While Ireland is dragged kicking and screaming into Room 101 of the European Financial Stability Facility, another euro zone miscreant is being financially waterboarded in a different cell at EFSF headquarters. Greece is suffering a delay in the payment of a €9-billion instalment on its bailout loan after Austria refused to release its portion of the funds. The tiny Alpine state is grumbling about paying its part of the next tranche because Greece isn't meeting the deficit-reduction conditions of the deal.



You will recall that a rescue package for Greece was agreed by the euro zone partners in the spring, a €110-billion facility that would be doled out over three years, subject to Greece agreeing to reduce its public sector deficit with a gruelling program of spending cuts and revenue increases. Unfortunately, as reported here earlier, Greece is struggling to meet the targets and on Monday the Greek government revised its reckoning of last year's budget deficit from 13.6 per cent to 15.4 per cent. A sniffy Josef Proell, the Austrian finance minister said the numbers from Greece gave him "no reason to approve the December trance".

The Greek finance ministry said on Wednesday that a delay in the payment of the €9-billion from December to January would not give them any cash flow problems but it does concentrate minds. Recipient EU member states had become used to treating the union as a huge cash cow at which junior calves could suckle at will, but the political mood has changed markedly. Henceforth, the pennies will be counted, the "i"s and "t"s in loan agreements will be dotted and crossed. It is too early to say it with certainty but there is in this wind of change across Europe a whisper of the notion that there is no longer an EU free lunch.



If such ideas are catching on, it has nothing to do with Britain -- the sneering EU partner sitting perennially on the fence -- but because of Germany's new emboldened stance. In particular, it is the now strident Angela Merkel, who on Wednesday bought space in Germany's leading newspapers to celebrate Germany's rapid economic recovery and thank voters for making it happen. It's a political propaganda, published a day after a convention of her party, the Christian Democrats where she consolidated her power and gained in domestic opinion polls. But make no mistake, Ms. Merkel is on a roll and it means that one important item on her agenda, the reform of the economic governance of the EU has a good chance of succeeding. She has the domestic backing and the economic clout to make it happen. The straitjackets in which Germany is binding the prodigal peripheral states is a show of strength and she is gaining support in her demands that bondholders take some of the pain in EU debt restructurings.

This threat will have repercussions that go much further than the rag, tag and bobtail on the EU periphery. The yield on French debt is climbing, nowhere near the levels of the crisis-ridden EU states, but France has its skeletons in the closet, notably the pension costs hidden in nationalised industries. When the periphery states are tied down, the bond market may turn its attention to bigger targets.

--*--

WORK TO COMPLETE =
• 1. Copy the part of the euro zone commentary that begins at the words "While Ireland is" and stops after "of the deal.", substituting "Finland" for "Austria".
• 2. List every country that the euro zone commentary mentions by name.

Data entries:
--*--

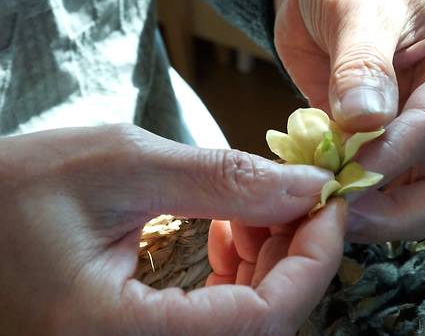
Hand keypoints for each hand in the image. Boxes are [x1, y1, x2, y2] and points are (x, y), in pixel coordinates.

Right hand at [0, 124, 345, 334]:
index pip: (263, 320)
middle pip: (263, 326)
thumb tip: (307, 186)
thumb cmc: (9, 193)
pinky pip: (219, 322)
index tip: (329, 202)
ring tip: (254, 205)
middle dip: (295, 254)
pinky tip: (229, 228)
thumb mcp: (119, 168)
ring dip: (270, 261)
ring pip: (247, 324)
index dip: (314, 259)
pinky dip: (241, 275)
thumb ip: (223, 179)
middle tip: (296, 193)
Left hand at [274, 0, 424, 241]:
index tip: (345, 174)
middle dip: (392, 211)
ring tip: (320, 207)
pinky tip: (312, 194)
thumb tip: (366, 121)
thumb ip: (363, 63)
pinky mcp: (384, 146)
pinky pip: (373, 189)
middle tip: (338, 212)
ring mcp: (419, 132)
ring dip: (367, 213)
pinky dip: (345, 198)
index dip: (390, 157)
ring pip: (411, 201)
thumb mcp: (358, 7)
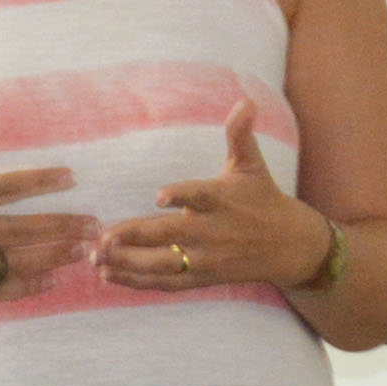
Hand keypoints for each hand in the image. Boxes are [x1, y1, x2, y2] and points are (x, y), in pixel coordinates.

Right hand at [0, 95, 92, 312]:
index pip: (2, 186)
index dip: (38, 181)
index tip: (70, 177)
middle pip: (21, 229)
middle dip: (62, 226)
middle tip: (96, 223)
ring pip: (16, 263)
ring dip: (53, 257)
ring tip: (85, 250)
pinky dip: (27, 288)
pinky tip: (53, 282)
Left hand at [101, 102, 330, 293]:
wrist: (289, 246)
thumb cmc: (263, 198)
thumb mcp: (251, 165)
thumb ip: (240, 134)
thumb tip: (244, 101)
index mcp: (221, 199)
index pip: (200, 196)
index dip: (180, 196)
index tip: (159, 197)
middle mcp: (212, 231)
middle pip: (171, 236)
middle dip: (136, 237)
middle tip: (105, 237)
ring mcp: (205, 258)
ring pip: (163, 264)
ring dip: (128, 263)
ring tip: (97, 257)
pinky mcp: (201, 277)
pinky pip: (165, 283)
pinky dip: (137, 282)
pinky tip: (109, 274)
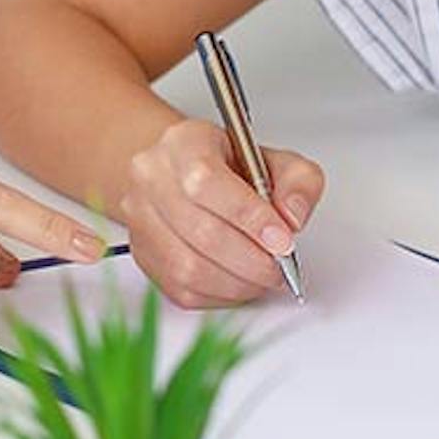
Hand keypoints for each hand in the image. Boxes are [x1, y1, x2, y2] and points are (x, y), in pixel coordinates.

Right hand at [114, 117, 325, 309]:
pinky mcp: (142, 254)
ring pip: (189, 268)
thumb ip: (298, 183)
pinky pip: (182, 290)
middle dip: (252, 259)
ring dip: (238, 282)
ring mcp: (140, 218)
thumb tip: (292, 218)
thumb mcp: (276, 160)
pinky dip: (220, 295)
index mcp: (184, 143)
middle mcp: (152, 177)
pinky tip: (239, 282)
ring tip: (263, 276)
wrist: (187, 175)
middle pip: (200, 231)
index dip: (249, 217)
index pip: (207, 182)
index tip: (282, 240)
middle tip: (280, 266)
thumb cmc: (230, 168)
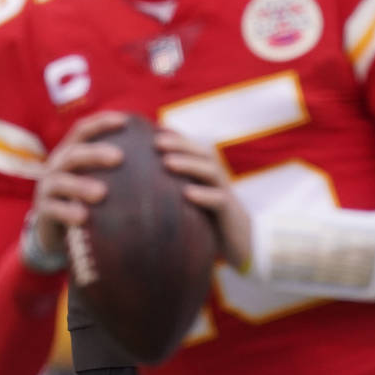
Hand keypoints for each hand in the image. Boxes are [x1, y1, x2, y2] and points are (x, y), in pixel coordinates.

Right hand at [29, 110, 127, 253]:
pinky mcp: (43, 212)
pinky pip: (53, 210)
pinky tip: (84, 217)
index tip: (125, 121)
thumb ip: (125, 164)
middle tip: (119, 157)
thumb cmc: (91, 197)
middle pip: (74, 154)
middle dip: (95, 153)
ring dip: (80, 186)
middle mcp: (57, 166)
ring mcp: (47, 188)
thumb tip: (164, 144)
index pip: (83, 130)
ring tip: (102, 193)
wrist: (60, 230)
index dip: (101, 122)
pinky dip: (68, 212)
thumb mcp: (105, 177)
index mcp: (72, 152)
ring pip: (60, 182)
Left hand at [155, 129, 251, 270]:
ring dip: (189, 164)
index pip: (191, 148)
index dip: (174, 137)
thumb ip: (169, 192)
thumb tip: (133, 188)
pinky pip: (219, 200)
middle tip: (156, 142)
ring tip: (167, 163)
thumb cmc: (207, 222)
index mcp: (205, 173)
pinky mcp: (230, 213)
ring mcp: (224, 193)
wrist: (241, 244)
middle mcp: (216, 178)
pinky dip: (204, 195)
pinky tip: (187, 194)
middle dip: (180, 144)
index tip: (149, 131)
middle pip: (201, 152)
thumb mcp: (187, 203)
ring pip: (210, 171)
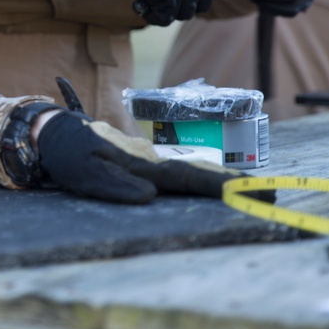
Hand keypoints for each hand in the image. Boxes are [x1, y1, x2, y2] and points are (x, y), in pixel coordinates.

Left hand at [35, 108, 274, 204]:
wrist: (54, 132)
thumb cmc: (69, 154)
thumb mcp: (85, 173)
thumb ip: (116, 184)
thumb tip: (151, 196)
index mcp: (144, 164)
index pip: (192, 177)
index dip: (224, 186)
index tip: (257, 191)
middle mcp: (153, 160)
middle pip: (200, 173)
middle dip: (236, 186)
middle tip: (273, 196)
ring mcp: (150, 160)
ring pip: (192, 172)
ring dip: (222, 183)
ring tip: (257, 193)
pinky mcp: (143, 163)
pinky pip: (178, 174)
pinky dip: (202, 180)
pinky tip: (215, 187)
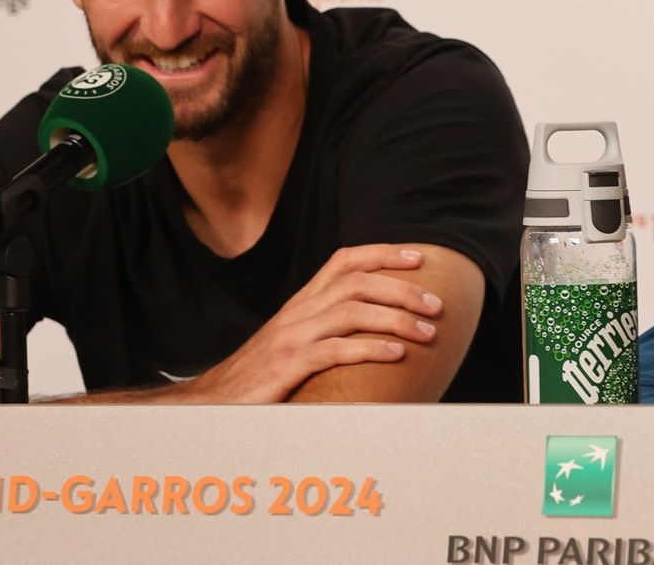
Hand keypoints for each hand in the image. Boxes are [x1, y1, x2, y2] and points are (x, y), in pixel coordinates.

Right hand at [180, 245, 443, 403]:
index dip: (384, 253)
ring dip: (397, 319)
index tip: (419, 257)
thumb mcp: (295, 340)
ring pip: (352, 312)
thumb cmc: (263, 374)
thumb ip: (327, 325)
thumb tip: (376, 321)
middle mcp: (298, 312)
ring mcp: (292, 337)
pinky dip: (371, 349)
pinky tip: (397, 355)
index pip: (344, 260)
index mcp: (302, 302)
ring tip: (429, 333)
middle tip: (438, 304)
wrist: (215, 402)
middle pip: (357, 282)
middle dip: (403, 289)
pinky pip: (335, 351)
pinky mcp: (288, 366)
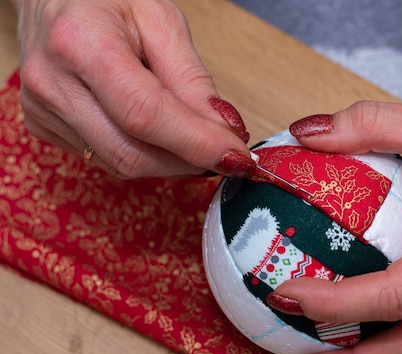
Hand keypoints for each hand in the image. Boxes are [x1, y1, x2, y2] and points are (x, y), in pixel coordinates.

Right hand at [10, 0, 254, 177]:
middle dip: (189, 160)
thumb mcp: (161, 19)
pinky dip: (144, 153)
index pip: (145, 114)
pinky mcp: (43, 127)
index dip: (197, 143)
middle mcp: (51, 83)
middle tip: (225, 153)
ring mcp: (41, 110)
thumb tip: (224, 131)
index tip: (237, 156)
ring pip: (121, 163)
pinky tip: (156, 131)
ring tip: (192, 136)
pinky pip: (106, 158)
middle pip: (132, 152)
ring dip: (170, 161)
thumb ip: (192, 79)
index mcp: (79, 43)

--*--

EXPECTED RESULTS =
• 1.
While Ireland is dragged kicking and screaming into Room 101 of the European Financial Stability Facility, another euro zone miscreant is being financially waterboarded in a different cell at EFSF headquarters. Greece is suffering a delay in the payment of a €9-billion instalment on its bailout loan after Finland refused to release its portion of the funds. The tiny Alpine state is grumbling about paying its part of the next tranche because Greece isn't meeting the deficit-reduction conditions of the deal.

• 2. Ireland, Greece, Austria, Britain, Germany, France